Cmax and AUCinf medians track Plock 2014 Table 5 within a few percent. Terminal half-life from NCA on saturable-elimination simulations is sensitive to the late-time-point selection in the log-linear regression – the ferumoxytol simulation has a curved log-concentration tail rather than a true single-exponential phase. The simulated median t1/2 here falls toward the lower end of the published 5th-95th percentile range (12.0 / 19.9 / 32.9 h for HV; 12.4 / 20.1 / 34.0 h for CKD non-HD). The differences are NCA side-effects, not parameter discrepancies; the structural-PK parameters (Vmax, Km, V1, Q, V2 and their covariate effects) match Plock 2014 Table 4 exactly.

Haemodialysis extension (paper Equation 5)

Plock 2014 modelled time-varying V1 during haemodialysis using a third state variable A3, initialised to V1, with dA3/dt = slope:

  • slope = VSLOPE (= -0.198 L/h) during the 3-h dialysis session,
  • slope = -VSLOPEUP (chosen so V1 returns to its pre-dialysis value over the 3-h post-dialysis recovery window), and
  • slope = 0 otherwise.

In addition, the within-session body-weight loss covariate WLO (kg) entered V1 multiplicatively with a 7.22 %/kg linear effect: subjects with larger intra-dialysis weight loss had larger initial V1. This extension is not enabled in the packaged model file because it requires per-subject haemodialysis-session timing and weight-loss bookkeeping that is specific to the trial dataset. Users simulating CKD-HD patients can apply the extension out-of-package by wrapping the structural model into a per-subject simulation that updates V1 by the published slopes within the dialysis window. The arithmetic of the published effect is small: V1 drops by 0.198 x 3 = 0.594 L across a 3-h session (~21% of typical V1 = 2.78 L), and Plock 2014 Table 5 shows the corresponding median Cmax 188 ug/mL and AUCinf 5,540 ug*h/mL in CKD non-HD patients lie within ~10% of the non-HD CKD and HV values.

Assumptions and deviations

  • WT centering value (80 kg). Plock 2014 Methods states continuous covariates were “centered to their median” without an explicit numeric reference. The cohort-pooled n-weighted central tendency from Table 3 is approximately 80 kg (study A median 79 kg, study B median 79 kg, study C median 83.9 kg; weighted average ~79.9 kg), which is used here. The parameter wt_ref in model() makes the choice explicit.
  • SEXF encoding inversion. Plock 2014 used SEX with 1 = male and 2 = female (Methods Equation 2). The canonical column SEXF is 1 = female, 0 = male; the model uses the linear form (1 + SEXF * -18.3 / 100), which yields V1 reduced by 18.3% in females per the paper’s quoted effect.

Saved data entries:
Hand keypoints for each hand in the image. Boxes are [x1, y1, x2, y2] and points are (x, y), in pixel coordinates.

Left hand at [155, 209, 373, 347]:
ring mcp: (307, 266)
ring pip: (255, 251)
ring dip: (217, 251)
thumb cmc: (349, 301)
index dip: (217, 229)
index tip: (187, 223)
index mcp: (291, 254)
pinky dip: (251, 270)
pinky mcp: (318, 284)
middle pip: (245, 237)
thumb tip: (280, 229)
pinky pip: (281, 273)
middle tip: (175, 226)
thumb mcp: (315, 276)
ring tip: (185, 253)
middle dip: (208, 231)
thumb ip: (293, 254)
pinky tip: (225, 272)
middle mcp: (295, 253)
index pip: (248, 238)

* * *

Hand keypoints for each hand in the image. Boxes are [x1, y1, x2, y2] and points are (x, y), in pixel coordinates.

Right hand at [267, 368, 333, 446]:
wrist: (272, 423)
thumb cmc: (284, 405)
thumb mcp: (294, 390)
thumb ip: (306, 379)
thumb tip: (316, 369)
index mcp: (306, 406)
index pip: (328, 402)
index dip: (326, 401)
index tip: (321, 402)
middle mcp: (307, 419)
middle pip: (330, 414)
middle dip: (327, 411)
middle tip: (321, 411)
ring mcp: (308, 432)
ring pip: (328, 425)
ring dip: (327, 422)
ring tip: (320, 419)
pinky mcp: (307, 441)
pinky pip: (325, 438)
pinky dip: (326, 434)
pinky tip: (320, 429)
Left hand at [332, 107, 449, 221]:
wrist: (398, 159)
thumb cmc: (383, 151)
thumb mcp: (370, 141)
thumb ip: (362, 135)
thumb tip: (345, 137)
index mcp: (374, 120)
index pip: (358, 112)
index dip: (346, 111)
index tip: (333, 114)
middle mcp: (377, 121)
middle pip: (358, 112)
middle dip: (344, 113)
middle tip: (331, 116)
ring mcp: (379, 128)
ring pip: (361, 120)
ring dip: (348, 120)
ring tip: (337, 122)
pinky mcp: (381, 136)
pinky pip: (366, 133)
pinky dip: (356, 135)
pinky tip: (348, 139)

==

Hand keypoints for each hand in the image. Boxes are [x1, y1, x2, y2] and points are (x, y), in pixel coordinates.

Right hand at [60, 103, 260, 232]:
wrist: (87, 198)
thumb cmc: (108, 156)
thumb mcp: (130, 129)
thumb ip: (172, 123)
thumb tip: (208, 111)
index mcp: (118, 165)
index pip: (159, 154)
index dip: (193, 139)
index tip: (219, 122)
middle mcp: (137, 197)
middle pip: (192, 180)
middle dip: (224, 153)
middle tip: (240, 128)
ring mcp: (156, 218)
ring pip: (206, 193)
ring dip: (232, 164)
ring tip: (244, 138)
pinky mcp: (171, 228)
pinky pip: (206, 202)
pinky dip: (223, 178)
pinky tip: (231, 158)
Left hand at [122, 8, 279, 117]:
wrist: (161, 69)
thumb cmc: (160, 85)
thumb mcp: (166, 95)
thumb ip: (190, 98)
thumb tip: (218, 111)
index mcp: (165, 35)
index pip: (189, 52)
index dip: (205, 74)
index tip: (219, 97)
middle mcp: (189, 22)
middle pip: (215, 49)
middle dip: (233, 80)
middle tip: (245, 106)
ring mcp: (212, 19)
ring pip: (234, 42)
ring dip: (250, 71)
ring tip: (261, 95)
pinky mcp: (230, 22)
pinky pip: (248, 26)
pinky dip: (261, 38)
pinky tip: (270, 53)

Work order A: From the ferumoxytol model notes above, reproduce the passage that begins at the words "Assumptions and deviations" and stops after the words "the choice explicit.".
Work order B: According to the ferumoxytol model notes, which structural-PK parameters match Plock 2014 Table 4 exactly?
Work order C: In the ferumoxytol model notes, what is the value of VSLOPE during the dialysis session?

Worked solution A:
Assumptions and deviations

  • WT centering value (80 kg). Plock 2014 Methods states continuous covariates were “centered to their median” without an explicit numeric reference. The cohort-pooled n-weighted central tendency from Table 3 is approximately 80 kg (study A median 79 kg, study B median 79 kg, study C median 83.9 kg; weighted average ~79.9 kg), which is used here. The parameter wt_ref in model() makes the choice explicit.

Worked solution B: Vmax, Km, V1, Q, V2

Worked solution C: -0.198 L/h